I’m sure there are many other ways to save on medical costs, and I’d love to hear from you on what’s worked.
Today’s action step is to set up a health profile or journal for each member of your family. (If you already have one, take a quick review of it.) This health profile can be a simple binder or spiral notebook with plenty of space for printed doctors’ notes, bills/receipts for procedures, and your own notes on reactions to meds, treatments that have worked well, allergies, common symptoms to common illnesses, dates of illnesses or odd symptoms. Organize it in any way that makes sense to you and decide if you want a separate one for dental and vision care.

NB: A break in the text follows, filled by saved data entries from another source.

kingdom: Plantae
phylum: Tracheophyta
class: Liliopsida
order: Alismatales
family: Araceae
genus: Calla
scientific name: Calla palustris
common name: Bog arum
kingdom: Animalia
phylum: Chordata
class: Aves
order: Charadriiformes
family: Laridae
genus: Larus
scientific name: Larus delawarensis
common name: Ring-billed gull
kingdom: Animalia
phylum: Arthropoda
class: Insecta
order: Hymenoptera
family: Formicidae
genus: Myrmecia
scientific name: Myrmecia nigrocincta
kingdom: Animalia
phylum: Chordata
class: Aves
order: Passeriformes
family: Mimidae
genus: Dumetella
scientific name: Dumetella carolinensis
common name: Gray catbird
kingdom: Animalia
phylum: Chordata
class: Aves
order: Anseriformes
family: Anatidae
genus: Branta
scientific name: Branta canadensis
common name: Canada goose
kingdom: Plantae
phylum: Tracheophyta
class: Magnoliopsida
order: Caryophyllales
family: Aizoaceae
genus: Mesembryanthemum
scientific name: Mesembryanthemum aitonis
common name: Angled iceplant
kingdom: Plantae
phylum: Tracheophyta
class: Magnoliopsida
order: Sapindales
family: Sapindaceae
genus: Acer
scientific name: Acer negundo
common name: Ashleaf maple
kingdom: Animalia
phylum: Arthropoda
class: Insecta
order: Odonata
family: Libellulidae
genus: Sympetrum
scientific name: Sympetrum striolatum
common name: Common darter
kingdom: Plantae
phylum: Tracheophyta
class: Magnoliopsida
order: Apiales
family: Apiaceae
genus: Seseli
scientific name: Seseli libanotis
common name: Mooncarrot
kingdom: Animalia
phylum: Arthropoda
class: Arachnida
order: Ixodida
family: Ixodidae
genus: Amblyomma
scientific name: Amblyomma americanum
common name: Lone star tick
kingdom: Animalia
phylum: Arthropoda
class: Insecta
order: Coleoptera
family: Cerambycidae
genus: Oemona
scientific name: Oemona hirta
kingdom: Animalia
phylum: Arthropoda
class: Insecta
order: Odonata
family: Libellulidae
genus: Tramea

I was so glad I had kept dental records on my kids because I received a huge bill from our dentist after my eldest child got a filling. The insurance company denied the claim with the reasoning that the exact tooth had already been filled. I checked the dental records from our previous dentist and was able to determine that that tooth had never been filled. The last dental office had billed incorrectly.
This sounds like a lot of work, but having good records for each family member can save so much money in the long run, and it may help when trying to make tough decisions about proper treatments in the future.